* GOAL *
Can you retype, word for word, the lines in the items below from the line with "common name: Slender rush" through the line with "scientific name: Scrophulariaceae", both included?

(Dataset excerpt)

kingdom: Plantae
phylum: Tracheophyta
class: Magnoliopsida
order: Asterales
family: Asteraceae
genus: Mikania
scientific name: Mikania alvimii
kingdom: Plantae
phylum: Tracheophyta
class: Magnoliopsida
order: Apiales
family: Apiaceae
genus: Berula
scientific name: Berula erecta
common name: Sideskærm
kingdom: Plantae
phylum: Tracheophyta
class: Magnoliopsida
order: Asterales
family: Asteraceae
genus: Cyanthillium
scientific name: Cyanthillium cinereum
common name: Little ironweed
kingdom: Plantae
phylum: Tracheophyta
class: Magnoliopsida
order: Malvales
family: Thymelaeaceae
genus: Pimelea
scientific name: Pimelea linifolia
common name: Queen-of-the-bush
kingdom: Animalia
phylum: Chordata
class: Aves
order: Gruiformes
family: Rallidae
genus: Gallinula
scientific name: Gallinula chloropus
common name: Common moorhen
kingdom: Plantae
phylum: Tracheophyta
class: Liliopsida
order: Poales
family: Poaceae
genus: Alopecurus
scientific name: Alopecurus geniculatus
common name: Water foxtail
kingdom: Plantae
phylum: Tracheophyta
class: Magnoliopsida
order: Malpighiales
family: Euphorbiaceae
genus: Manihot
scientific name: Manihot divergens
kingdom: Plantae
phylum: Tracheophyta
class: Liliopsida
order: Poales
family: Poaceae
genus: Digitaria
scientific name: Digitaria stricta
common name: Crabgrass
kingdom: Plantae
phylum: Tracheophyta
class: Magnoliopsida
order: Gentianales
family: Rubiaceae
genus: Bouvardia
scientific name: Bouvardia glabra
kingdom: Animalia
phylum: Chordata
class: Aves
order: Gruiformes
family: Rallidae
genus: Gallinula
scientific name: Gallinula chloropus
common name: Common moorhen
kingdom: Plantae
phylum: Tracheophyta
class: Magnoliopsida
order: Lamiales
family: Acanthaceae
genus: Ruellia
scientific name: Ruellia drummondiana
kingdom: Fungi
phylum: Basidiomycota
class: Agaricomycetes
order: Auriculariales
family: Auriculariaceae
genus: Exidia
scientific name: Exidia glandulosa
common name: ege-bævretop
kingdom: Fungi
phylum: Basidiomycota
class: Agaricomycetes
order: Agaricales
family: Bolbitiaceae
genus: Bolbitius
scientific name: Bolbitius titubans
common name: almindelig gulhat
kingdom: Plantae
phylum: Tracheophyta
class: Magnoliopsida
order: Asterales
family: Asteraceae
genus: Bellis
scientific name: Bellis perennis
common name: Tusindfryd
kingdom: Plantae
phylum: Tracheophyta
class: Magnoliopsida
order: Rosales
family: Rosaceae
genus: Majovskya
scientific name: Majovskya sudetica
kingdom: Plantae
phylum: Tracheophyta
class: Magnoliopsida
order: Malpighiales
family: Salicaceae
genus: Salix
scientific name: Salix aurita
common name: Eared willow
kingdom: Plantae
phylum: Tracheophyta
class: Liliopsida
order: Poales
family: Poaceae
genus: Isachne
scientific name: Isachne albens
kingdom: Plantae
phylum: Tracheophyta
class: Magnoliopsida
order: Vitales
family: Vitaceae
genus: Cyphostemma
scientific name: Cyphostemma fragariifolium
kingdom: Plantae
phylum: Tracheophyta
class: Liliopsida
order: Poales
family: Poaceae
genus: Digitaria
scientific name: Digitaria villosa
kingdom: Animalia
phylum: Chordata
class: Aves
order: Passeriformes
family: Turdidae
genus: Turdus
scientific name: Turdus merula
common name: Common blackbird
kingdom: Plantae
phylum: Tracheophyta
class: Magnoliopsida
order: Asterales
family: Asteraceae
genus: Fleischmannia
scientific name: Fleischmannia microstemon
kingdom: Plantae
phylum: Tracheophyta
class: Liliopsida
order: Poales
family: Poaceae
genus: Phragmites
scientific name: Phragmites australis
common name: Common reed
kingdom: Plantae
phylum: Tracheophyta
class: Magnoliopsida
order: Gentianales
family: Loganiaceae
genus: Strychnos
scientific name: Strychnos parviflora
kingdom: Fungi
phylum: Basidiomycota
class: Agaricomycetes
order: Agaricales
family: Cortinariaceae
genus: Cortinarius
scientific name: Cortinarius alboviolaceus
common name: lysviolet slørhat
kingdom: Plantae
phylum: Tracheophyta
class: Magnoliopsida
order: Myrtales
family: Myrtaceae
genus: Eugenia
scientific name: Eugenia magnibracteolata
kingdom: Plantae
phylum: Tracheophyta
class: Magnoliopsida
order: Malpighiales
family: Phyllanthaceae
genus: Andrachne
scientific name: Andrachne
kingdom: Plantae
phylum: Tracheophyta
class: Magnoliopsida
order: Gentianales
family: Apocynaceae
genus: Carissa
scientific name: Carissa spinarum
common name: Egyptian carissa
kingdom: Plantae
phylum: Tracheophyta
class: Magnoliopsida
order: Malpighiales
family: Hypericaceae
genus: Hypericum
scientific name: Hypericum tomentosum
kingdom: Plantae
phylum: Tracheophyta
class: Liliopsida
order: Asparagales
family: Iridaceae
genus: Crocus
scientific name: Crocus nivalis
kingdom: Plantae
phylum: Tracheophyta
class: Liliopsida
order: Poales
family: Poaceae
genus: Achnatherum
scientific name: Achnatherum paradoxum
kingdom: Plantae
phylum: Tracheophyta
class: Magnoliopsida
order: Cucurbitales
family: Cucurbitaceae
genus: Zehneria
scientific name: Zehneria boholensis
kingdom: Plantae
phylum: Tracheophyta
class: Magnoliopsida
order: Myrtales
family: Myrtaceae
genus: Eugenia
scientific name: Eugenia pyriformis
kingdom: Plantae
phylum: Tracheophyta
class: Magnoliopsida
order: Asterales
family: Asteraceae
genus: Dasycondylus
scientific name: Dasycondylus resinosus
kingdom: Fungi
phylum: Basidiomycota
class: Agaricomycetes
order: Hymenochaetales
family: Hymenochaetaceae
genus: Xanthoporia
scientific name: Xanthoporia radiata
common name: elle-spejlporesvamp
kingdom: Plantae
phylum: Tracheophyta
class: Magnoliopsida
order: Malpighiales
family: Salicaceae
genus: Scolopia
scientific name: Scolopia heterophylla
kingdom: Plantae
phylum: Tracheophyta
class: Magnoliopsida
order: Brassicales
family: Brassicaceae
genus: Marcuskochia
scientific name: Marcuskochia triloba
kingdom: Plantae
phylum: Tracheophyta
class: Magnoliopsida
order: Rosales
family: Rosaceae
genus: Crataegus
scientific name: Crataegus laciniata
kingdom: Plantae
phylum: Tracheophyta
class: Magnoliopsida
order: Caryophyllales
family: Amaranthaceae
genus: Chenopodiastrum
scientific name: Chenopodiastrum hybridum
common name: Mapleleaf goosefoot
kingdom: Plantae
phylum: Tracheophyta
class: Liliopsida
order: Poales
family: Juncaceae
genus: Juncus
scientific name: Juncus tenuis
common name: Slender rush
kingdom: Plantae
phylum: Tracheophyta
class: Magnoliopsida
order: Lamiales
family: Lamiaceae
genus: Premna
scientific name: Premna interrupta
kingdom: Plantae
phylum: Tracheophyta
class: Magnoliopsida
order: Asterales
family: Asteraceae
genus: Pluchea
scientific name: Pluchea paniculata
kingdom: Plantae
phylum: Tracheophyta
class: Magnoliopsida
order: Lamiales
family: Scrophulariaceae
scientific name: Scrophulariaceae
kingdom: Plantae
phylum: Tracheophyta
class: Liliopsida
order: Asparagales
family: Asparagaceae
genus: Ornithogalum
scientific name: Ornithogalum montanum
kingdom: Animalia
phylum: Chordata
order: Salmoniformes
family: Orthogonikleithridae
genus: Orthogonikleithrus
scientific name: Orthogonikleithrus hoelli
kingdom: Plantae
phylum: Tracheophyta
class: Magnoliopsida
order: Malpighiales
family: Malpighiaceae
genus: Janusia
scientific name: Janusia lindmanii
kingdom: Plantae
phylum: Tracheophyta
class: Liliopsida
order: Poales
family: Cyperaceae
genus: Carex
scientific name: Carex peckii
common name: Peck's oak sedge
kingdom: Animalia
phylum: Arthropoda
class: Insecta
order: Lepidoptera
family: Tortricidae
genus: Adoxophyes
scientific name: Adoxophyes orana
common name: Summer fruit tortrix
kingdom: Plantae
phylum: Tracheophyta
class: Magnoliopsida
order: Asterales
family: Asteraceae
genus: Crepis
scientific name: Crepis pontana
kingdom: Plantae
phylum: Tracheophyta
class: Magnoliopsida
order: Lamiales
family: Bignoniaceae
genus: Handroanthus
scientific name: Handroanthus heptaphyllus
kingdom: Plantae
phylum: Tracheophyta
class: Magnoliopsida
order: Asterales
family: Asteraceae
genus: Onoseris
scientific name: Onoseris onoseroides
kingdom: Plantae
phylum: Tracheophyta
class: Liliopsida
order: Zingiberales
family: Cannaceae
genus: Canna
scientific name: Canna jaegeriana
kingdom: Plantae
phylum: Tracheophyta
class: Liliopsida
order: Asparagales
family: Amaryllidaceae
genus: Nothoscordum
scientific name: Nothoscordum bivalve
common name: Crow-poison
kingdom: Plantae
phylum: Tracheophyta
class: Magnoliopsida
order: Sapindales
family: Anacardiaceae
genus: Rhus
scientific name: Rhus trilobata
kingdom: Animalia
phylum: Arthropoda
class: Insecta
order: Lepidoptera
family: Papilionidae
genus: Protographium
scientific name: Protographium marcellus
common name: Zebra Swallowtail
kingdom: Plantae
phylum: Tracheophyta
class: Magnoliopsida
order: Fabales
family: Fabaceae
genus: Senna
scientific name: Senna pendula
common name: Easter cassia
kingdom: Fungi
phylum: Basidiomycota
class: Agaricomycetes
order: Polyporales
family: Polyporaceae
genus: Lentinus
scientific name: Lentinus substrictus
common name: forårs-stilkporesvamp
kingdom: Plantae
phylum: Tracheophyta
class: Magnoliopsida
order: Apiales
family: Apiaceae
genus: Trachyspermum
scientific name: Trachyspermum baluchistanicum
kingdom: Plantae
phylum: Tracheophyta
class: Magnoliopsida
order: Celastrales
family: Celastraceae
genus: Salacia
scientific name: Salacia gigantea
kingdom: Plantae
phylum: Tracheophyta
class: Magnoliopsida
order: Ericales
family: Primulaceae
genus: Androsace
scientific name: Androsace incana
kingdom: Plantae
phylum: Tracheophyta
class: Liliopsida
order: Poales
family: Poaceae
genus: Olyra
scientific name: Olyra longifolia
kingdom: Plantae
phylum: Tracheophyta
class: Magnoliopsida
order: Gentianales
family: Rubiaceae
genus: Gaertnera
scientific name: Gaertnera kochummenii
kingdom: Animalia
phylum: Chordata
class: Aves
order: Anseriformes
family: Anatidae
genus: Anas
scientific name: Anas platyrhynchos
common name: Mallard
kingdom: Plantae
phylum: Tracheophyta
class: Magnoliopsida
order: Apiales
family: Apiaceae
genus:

* COMPLETED EXERCISE *
common name: Slender rush
kingdom: Plantae
phylum: Tracheophyta
class: Magnoliopsida
order: Lamiales
family: Lamiaceae
genus: Premna
scientific name: Premna interrupta
kingdom: Plantae
phylum: Tracheophyta
class: Magnoliopsida
order: Asterales
family: Asteraceae
genus: Pluchea
scientific name: Pluchea paniculata
kingdom: Plantae
phylum: Tracheophyta
class: Magnoliopsida
order: Lamiales
family: Scrophulariaceae
scientific name: Scrophulariaceae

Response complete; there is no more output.